Asimov makes several interesting storytelling choices that can make Foundation a confusing read for the unsuspecting, and which are doubtless part of why the television show took such liberties with the storytelling.  There is very little drama in the modern sense, very little appeal to emotion; this is frequent in science fiction of the era, and part of what is so appealing to me about it, as it allows the core ideas to come through without being bogged down in drama for drama’s sake.  More unusually, there is no single protagonist through the whole novel.  Instead, Asimov introduces us to a character for a section, we follow them through a crisis, and then we jump in time, sometimes hundreds of years, to completely different characters in a completely different environment dealing with a completely difference crisis.  In this sense, Foundation is almost like a collection of interconnected and serialized short stories or novellas, as opposed to a coherent novel, not unlike Asimov’s Robot stories.

Also like other science fiction of the period, Asimov’s storytelling in Foundation is startlingly anachronistic.  Not as badly as a story like Double Star, which was just 1950s America translated into a solar system wide civilization with nary a change, but there are still moments that show where the author’s emphasis was – not on the world-building.  The Empire is sketched out, and the civilizations within it, and a little of its history, but the main characters do not feel like products of their times.  They feel much more like people out of 1960s America transplanted into a future galaxy spanning empire, complete with cigars, cigarettes, and morals.

Having just read a biography of Von Braun, it was interesting to observe that Foundation reflects the much greater comfort with authoritarianism that was pervasive at the time.  It is little discussed or considered today, but during the height of the Cold War Americans were far more willing to embrace authoritarianism in a reaction against communism.

Yet underpinning the whole story is psychohistory, and the knowledge that a plan has been set forth to curtail the end of civilization and the dark age that is sure to follow.  The tension lies in how the characters in each section will solve their respective puzzles, and how the plan will unfold.  Just like experimental subjects cannot know of the experiment, or it will invalidate their responses, Seldon hides his psychohistory from everyone, so that no one knows the plan.  The reader is left to guess whether civilization is still moving along the track that Seldon plotted through the darkness, or if instead of a single millennium, there will be twelve thousand years of barbarism.

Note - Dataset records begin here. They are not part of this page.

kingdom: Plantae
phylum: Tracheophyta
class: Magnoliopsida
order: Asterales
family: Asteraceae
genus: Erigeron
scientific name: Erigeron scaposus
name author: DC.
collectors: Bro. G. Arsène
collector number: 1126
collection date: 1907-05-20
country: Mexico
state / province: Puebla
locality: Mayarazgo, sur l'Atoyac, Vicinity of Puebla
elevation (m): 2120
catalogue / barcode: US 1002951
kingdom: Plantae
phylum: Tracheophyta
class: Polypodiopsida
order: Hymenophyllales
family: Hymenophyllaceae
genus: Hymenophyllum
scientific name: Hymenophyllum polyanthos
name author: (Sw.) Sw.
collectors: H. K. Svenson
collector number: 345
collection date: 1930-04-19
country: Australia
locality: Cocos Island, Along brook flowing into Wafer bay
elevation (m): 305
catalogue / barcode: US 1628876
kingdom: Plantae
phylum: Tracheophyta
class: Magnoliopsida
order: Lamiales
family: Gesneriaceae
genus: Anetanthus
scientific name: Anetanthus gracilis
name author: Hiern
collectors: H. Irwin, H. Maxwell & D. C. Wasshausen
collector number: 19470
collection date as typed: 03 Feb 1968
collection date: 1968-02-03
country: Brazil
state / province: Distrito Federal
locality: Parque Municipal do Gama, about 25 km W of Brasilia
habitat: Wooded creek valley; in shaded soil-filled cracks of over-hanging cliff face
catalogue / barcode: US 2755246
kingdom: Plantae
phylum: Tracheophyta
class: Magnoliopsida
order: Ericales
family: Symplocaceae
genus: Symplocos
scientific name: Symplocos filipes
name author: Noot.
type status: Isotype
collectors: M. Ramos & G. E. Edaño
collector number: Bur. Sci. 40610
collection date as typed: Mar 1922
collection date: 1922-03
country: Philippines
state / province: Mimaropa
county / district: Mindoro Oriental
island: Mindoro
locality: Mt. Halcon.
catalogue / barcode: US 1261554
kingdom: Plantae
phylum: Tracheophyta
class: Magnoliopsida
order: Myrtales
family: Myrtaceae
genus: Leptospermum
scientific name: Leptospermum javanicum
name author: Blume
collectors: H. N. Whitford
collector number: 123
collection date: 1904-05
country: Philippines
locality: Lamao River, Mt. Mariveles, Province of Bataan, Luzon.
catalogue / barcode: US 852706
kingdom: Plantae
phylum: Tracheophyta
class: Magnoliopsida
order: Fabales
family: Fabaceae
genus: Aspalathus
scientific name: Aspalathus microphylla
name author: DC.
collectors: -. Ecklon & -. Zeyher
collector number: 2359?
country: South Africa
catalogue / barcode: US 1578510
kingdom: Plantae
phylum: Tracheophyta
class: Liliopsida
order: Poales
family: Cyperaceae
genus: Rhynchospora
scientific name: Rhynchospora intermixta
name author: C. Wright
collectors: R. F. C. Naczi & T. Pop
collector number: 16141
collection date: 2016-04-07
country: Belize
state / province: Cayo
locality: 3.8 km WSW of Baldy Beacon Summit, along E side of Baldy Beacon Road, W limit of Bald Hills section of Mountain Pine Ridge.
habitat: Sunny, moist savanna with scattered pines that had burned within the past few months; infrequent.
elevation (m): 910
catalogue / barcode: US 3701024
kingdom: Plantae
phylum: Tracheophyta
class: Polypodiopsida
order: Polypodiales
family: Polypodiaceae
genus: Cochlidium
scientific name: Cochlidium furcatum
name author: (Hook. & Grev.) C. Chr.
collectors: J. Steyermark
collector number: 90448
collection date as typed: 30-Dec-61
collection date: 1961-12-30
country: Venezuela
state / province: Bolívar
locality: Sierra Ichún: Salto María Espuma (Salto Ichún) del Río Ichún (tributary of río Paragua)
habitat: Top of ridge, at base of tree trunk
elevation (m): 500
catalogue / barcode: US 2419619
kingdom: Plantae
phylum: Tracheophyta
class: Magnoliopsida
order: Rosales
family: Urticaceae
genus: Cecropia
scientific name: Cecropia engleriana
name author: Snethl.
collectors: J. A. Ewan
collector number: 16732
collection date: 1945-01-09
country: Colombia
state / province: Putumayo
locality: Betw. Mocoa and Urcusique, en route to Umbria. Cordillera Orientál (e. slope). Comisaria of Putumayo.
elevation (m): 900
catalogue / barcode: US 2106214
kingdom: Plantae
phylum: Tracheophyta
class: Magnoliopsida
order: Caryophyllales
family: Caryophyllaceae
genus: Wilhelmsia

It’s a thought-provoking book, and if you haven’t read it, you really should.  This is one of those classics of science fiction, by one of the greatest science fiction authors of all time that everyone should read at least once.  I find myself referencing it and its concepts in everything from studies of history to discussions of current events, and this is at least the fourth time that I’ve read it.  I may not be able to calculate the course of human civilization, but I do predict that you will enjoy this book.